We are five: always, five, the five of us, the group of us, the lot. “You guys,” “the girls,” “the sisters.” Once, when I was young, someone asked me how many sisters I had and I answered, quickly, without giving it a thought, “five,” as if I couldn’t extricate myself from the larger being, the group, that we made up. I was one of them and they were one of me.
We are a tribe: each loud, brassy, strong, in her own way, each of us born about two years apart so that my parents, presumably, could catch their breath. I was first: curious, playful, shy, quickly carving out my old space in the world, trying, though I didn’t know, to fill the void of a miscarriage two years prior. My next sister didn’t wait much longer—she, born eleven months after my first birthday, arrived with a vengenance. With something to prove. When it was just the two of us, me walking around in a t-shirt, a leaky diaper, and a Band-Aid I affixed to my head because I liked the look, she was still immobile, reduced to sitting in a carriage or crib. I’d reach in and try to play with her. I was three, so I probably tried to eat her: nibbled on her toes, smooched her face, slobbered on her ears. She hated it, my mother would tell us later, and she didn’t stand for it. She’d attack, in the vicious way that babies do, grasping at my eyes and ears to try to get rid of me.
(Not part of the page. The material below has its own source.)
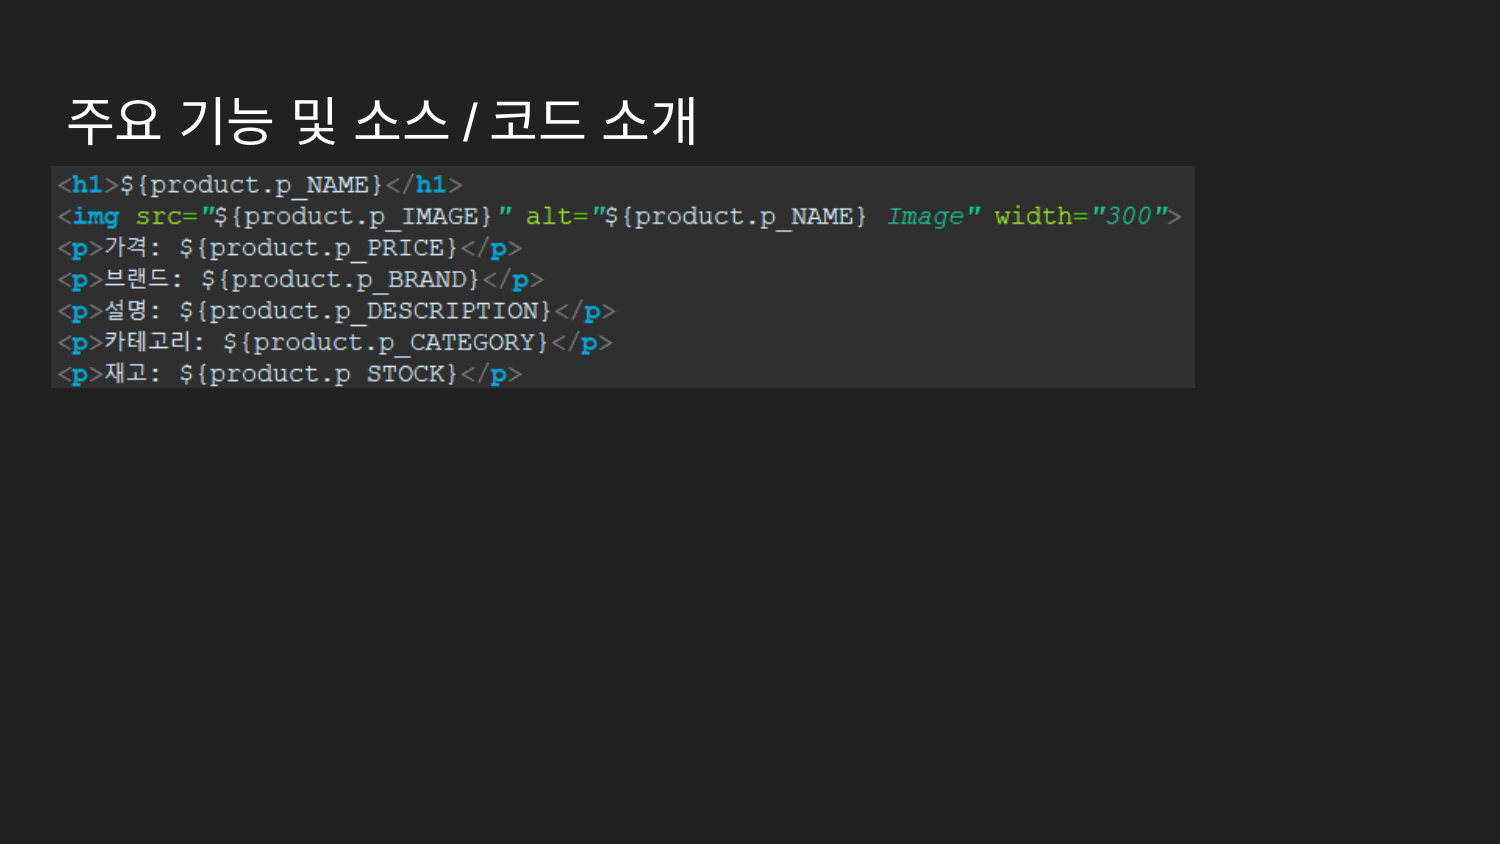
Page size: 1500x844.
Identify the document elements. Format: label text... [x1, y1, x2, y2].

The next two came all at once: twins, which was weird for me, because one day I had one little sister and the next day I had three. They are identical but roundly different, and after a while, even you couldn’t fall for their identical twin switcheraoo. They both called each other “sissy” and carried mismatched stuffed animals around everywhere they went—a matted tiger and a purple bear, called “Tiger” and “Purple.”
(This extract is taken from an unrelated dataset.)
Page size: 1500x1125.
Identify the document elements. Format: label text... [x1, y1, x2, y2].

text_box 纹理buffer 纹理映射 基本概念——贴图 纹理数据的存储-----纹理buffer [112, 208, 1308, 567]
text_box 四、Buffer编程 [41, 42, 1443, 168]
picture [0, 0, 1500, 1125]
Two years later, our youngest sister arrived. We’d all been spoon-fed femininity by then; We had scores of photos of us in matching dresses and hats, each of us looking like discarded swatches in a fabric store, and we were all enrolled in ballet and tap dancing classes at a local studio. Barbies and doll babies littered our rooms, but finally: here was a baby come to life.
We attacked her, relentlessly. We tried to feed her and wash her and poke her and play with her and dress her up and fuck with her and boss her around and protect her. She, now, is the strongest of us all; some of her first words were “Get away from me!” and “Leave me alone!” I am pretty sure she can beat me up.